- Try it:
Reproduce verbatim every line of text in all the records below. Leave the pictures out.

- Exercise material:
^^^^^^^^^^^^^^^^

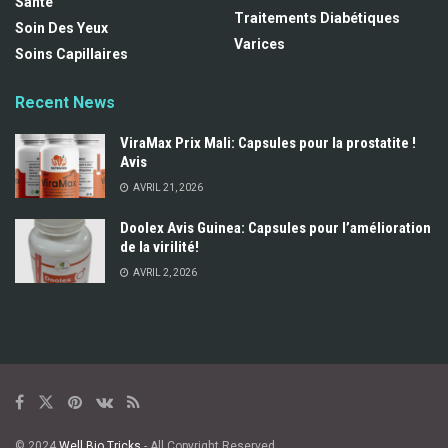
Santé
Traitements Diabétiques
Soin Des Yeux
Varices
Soins Capillaires
Recent News
ViraMax Prix Mali: Capsules pour la prostatite !
Avis
AVRIL 21, 2026
Doolex Avis Guinea: Capsules pour l’amélioration
de la virilité!
AVRIL 2, 2026
© 2024
Well Bio Tricks
- All Copyright Reserved.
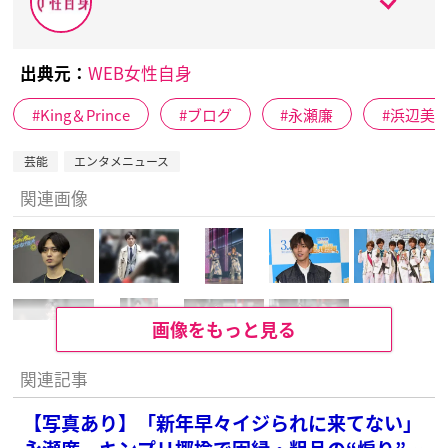
出典元：
WEB女性自身
King＆Prince
ブログ
永瀬廉
浜辺美
芸能
エンタメニュース
関連画像
画像をもっと見る
関連記事
【写真あり】「新年早々イジられに来てない」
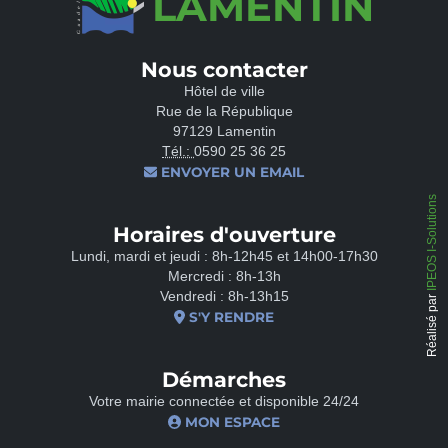
LAMENTIN
Nous contacter
Hôtel de ville
Rue de la République
97129 Lamentin
Tél.:
0590 25 36 25
ENVOYER UN EMAIL
IPEOS I-Solutions
Horaires d'ouverture
Lundi, mardi et jeudi : 8h-12h45 et 14h00-17h30
Mercredi : 8h-13h
Vendredi : 8h-13h15
Réalisé par
S'Y RENDRE
Démarches
Votre mairie connectée et disponible 24/24
MON ESPACE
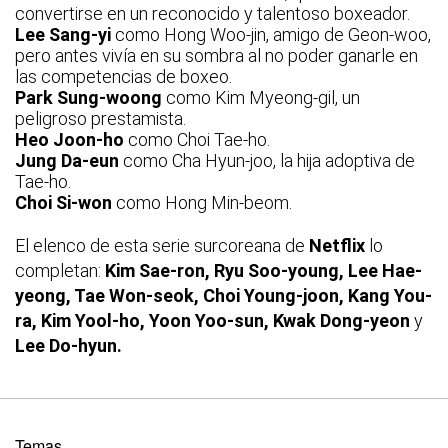
convertirse en un reconocido y talentoso boxeador.
Lee Sang-yi
como Hong Woo-jin, amigo de Geon-woo,
pero antes vivía en su sombra al no poder ganarle en
las competencias de boxeo.
Park Sung-woong
como Kim Myeong-gil, un
peligroso prestamista.
Heo Joon-ho
como Choi Tae-ho.
Jung Da-eun
como Cha Hyun-joo, la hija adoptiva de
Tae-ho.
Choi Si-won
como Hong Min-beom.
El elenco de esta serie surcoreana de
Netflix
lo
completan:
Kim Sae-ron,
Ryu Soo-young,
Lee Hae-
yeong,
Tae Won-seok,
Choi Young-joon,
Kang You-
ra,
Kim Yool-ho,
Yoon Yoo-sun,
Kwak Dong-yeon
y
Lee Do-hyun.
Temas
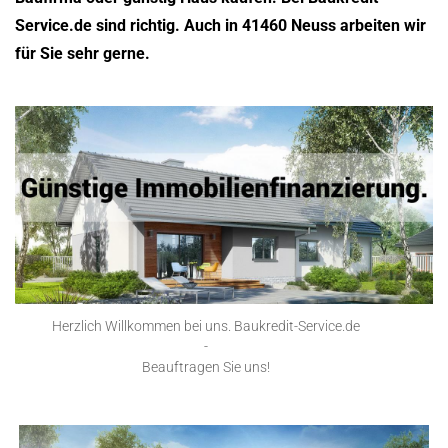
Service.de sind richtig. Auch in 41460 Neuss arbeiten wir
für Sie sehr gerne.
Herzlich Willkommen bei uns. Baukredit-Service.de
-
Beauftragen Sie uns!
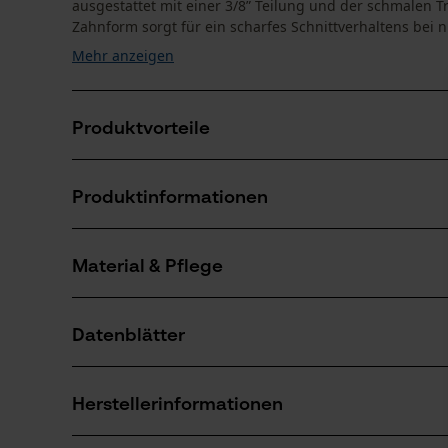
ausgestattet mit einer 3/8” Teilung und der schmalen T
Zahnform sorgt für ein scharfes Schnittverhaltens bei n
Mehr anzeigen
Produktvorteile
Vibrationsarme und rückschlagreduzierte Kette
Produktinformationen
Markierung des Schärfwinkels auf den Zahndächern 
Schmaler Schnitt mit scharfem Schnittverhalten
Material & Pflege
Produktdetails
Aktivitätstyp
Datenblätter
Sägen
Material
Herstellerdatenblatt (PDF)
Hauptmaterial
Herstellerinformationen
Stahl
Anzahl Teile
1 Stk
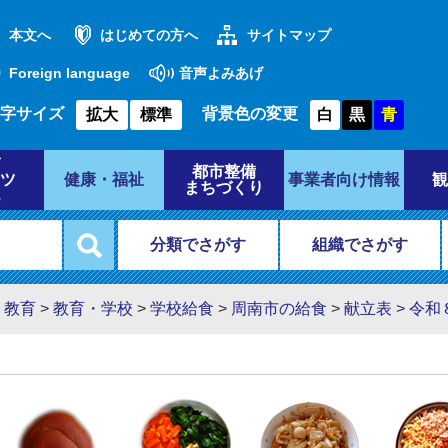
本文へ
はじめての方へ
サイトマップ
Foreign language
音声よみあげ
字サイズ
背景色の変更
拡大
標準
白
黒
青
都市整備
ツ
健康・福祉
事業者向け情報
観
まちづくり
分類でさがす
組織でさがす
・教育
>
教育・学校
>
学校給食
>
周南市の給食
>
献立表
>
令和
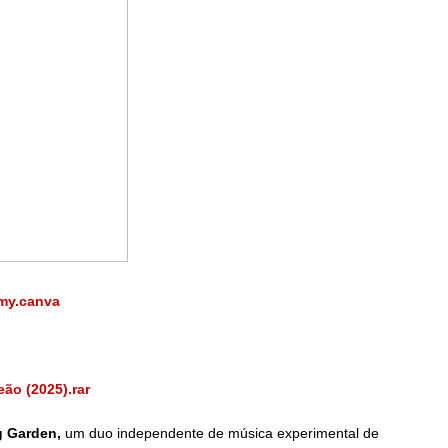
my.canva
ão (2025).rar
 Garden,
um duo independente de música experimental de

^^^^^^^^^^^^^^^^

- Reply:
Santé
Traitements Diabétiques
Soin Des Yeux
Varices
Soins Capillaires
Recent News
ViraMax Prix Mali: Capsules pour la prostatite !
Avis
AVRIL 21, 2026
Doolex Avis Guinea: Capsules pour l’amélioration
de la virilité!
AVRIL 2, 2026
© 2024
Well Bio Tricks
- All Copyright Reserved.
出典元：
WEB女性自身
King＆Prince
ブログ
永瀬廉
浜辺美
芸能
エンタメニュース
関連画像
画像をもっと見る
関連記事
【写真あり】「新年早々イジられに来てない」
LAMENTIN
Nous contacter
Hôtel de ville
Rue de la République
97129 Lamentin
Tél.:
0590 25 36 25
ENVOYER UN EMAIL
IPEOS I-Solutions
Horaires d'ouverture
Lundi, mardi et jeudi : 8h-12h45 et 14h00-17h30
Mercredi : 8h-13h
Vendredi : 8h-13h15
Réalisé par
S'Y RENDRE
Démarches
Votre mairie connectée et disponible 24/24
MON ESPACE
convertirse en un reconocido y talentoso boxeador.
Lee Sang-yi
como Hong Woo-jin, amigo de Geon-woo,
pero antes vivía en su sombra al no poder ganarle en
las competencias de boxeo.
Park Sung-woong
como Kim Myeong-gil, un
peligroso prestamista.
Heo Joon-ho
como Choi Tae-ho.
Jung Da-eun
como Cha Hyun-joo, la hija adoptiva de
Tae-ho.
Choi Si-won
como Hong Min-beom.
El elenco de esta serie surcoreana de
Netflix
lo
completan:
Kim Sae-ron,
Ryu Soo-young,
Lee Hae-
yeong,
Tae Won-seok,
Choi Young-joon,
Kang You-
ra,
Kim Yool-ho,
Yoon Yoo-sun,
Kwak Dong-yeon
y
Lee Do-hyun.
Temas
Service.de sind richtig. Auch in 41460 Neuss arbeiten wir
für Sie sehr gerne.
Herzlich Willkommen bei uns. Baukredit-Service.de
-
Beauftragen Sie uns!
ausgestattet mit einer 3/8” Teilung und der schmalen T
Zahnform sorgt für ein scharfes Schnittverhaltens bei n
Mehr anzeigen
Produktvorteile
Vibrationsarme und rückschlagreduzierte Kette
Produktinformationen
Markierung des Schärfwinkels auf den Zahndächern 
Schmaler Schnitt mit scharfem Schnittverhalten
Material & Pflege
Produktdetails
Aktivitätstyp
Datenblätter
Sägen
Material
Herstellerdatenblatt (PDF)
Hauptmaterial
Herstellerinformationen
Stahl
Anzahl Teile
1 Stk
本文へ
はじめての方へ
サイトマップ
Foreign language
音声よみあげ
字サイズ
背景色の変更
拡大
標準
白
黒
青
都市整備
ツ
健康・福祉
事業者向け情報
観
まちづくり
分類でさがす
組織でさがす
・教育
>
教育・学校
>
学校給食
>
周南市の給食
>
献立表
>
令和
my.canva
ão (2025).rar
 Garden,
um duo independente de música experimental de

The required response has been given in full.